Pictured above: The final shot of the film, The Sound of Music (1965)
Just like sex, the Holocaust sells, instantly equivocating to some sort of financial profit. The Diary of Anne Frank, The Sound of Music, Bent, all of these shows not only are still constantly performed, they also consistently rake in a bunch of awards and recognitions because of their tackling of the subject of the Holocaust. And not only is the subject successful in terms of revenue, it is also successful in terms of a “well-made play” in general with tragedy, comedy, love and in a world where there are many possibilities and chances of growth, but also rejection.
The Holocaust also allows the form of theatre itself to be shaped. The titular characters in The Producers not only use the subject for their fictitious musical, “Springtime for Hitler,” but they also use the Holocaust for a new purpose: comic relief. “Springtime for Hitler” is backed by the two lead characters, producers Leo and Max, with the premise: what would have happened if Hitler had won the war? Both men are aware of its absurdity and because it’s deliberately offensive, they feel it would fail on Broadway, though it turns out to be a hit. Much like “Springtime for Hitler,” The Producers is known as being one of the most commercially successful shows of all time, which is unsurprising considering its content.
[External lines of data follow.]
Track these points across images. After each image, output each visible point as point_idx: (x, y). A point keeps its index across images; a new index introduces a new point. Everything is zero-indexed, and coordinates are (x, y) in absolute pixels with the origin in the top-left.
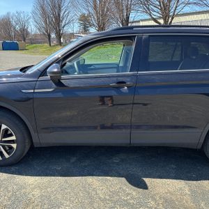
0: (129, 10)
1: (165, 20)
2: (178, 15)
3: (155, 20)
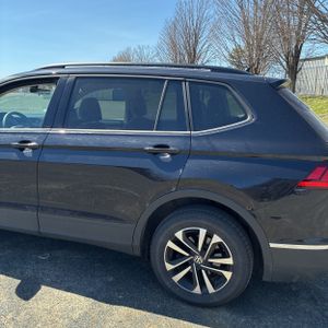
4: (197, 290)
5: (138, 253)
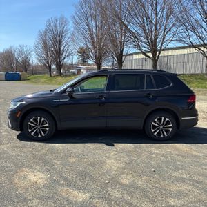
0: (122, 46)
1: (153, 54)
2: (164, 50)
3: (144, 54)
4: (162, 136)
5: (142, 128)
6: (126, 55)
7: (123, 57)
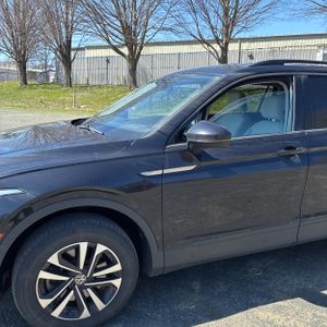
1: (130, 49)
2: (148, 44)
3: (115, 49)
6: (78, 49)
7: (73, 53)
A.O Scott references an interview with Kate Winslet in his article “Why so many Holocaust films now, and for whose benefit?” that the actress once joked, “I’ve noticed that if you do a film about the Holocaust, you’re guaranteed an Oscar” (2). And in this case, a Tony, which The Producers won not only one of but twelve. Yes, that’s right. Twelve. Who would have thought that we would not only be applauding, but rewarding work featuring tap dancing Nazis and a singing Hitler?
Pictured above: Snapshot from a production of The Producers (2012)
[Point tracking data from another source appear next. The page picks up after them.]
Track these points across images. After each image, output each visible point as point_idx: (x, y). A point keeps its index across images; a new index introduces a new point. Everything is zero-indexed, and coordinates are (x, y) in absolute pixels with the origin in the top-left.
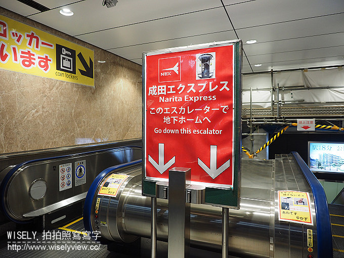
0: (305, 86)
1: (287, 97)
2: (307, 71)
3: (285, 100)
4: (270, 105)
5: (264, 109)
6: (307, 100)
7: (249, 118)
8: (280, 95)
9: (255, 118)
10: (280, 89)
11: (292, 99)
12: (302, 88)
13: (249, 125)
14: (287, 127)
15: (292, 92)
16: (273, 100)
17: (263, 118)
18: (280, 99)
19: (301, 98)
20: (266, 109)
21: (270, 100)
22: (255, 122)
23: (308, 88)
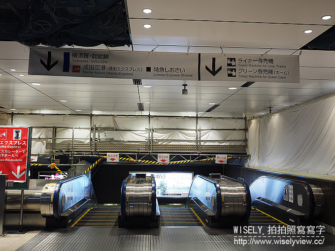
0: (115, 129)
1: (102, 136)
2: (116, 117)
3: (101, 138)
4: (88, 141)
5: (84, 144)
6: (116, 139)
7: (71, 152)
8: (97, 134)
9: (76, 152)
10: (97, 129)
11: (106, 138)
12: (112, 129)
13: (71, 157)
14: (100, 159)
15: (105, 132)
16: (92, 137)
17: (82, 152)
18: (97, 137)
19: (111, 137)
20: (86, 144)
21: (89, 138)
22: (76, 154)
23: (117, 130)
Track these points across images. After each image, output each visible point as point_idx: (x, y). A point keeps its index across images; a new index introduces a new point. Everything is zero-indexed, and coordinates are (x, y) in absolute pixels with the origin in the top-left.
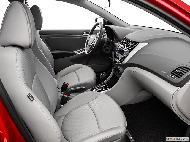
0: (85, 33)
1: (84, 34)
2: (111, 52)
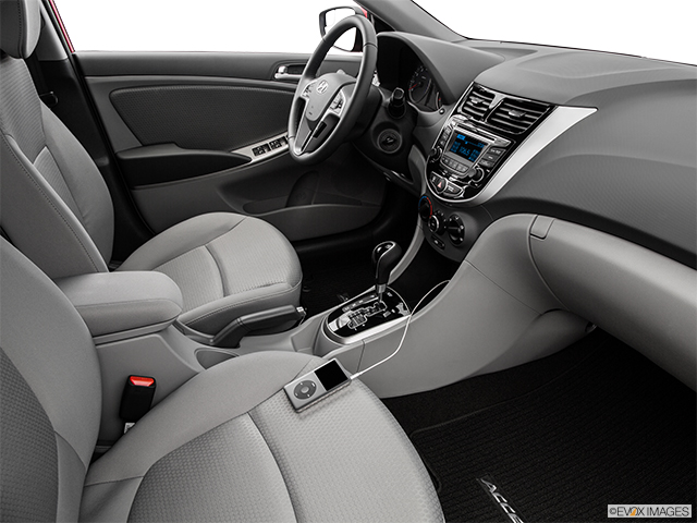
0: (282, 69)
1: (277, 76)
2: (406, 150)
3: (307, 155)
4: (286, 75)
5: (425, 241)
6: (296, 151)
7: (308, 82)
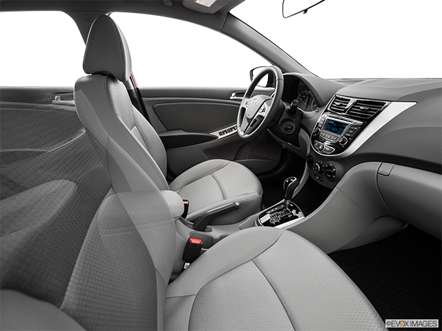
0: (233, 94)
1: (231, 98)
2: (297, 131)
3: (247, 136)
4: (236, 98)
5: (310, 177)
6: (241, 133)
7: (247, 100)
The Reality of the Situation
Just because a play centers on a sensitive subject like the Holocaust doesn’t mean it automatically should be thought of as “an electrifying triumph” or by “some magic that cannot be explained”. It’s not always the case with the 2013 live broadcast of The Sound of Music and the 2012 London production of The Diary of Anne Frank serving as countless examples. It seems we want to reward the risk in the act of the attempt itself, and not the actual final product.
Although the Holocaust has produced a lot of successful works, some controversial, some great, some overhyped, they’re commendable in that they laid the grounds for the work we can produce today. Maybe we can’t explain why we are so drawn to the Holocaust and the need we feel to coddle works inspired by it, but through them we examine how we respond to theatre as a whole. We can still learn to dig a little deeper, even if we can’t sacrifice that personal investment.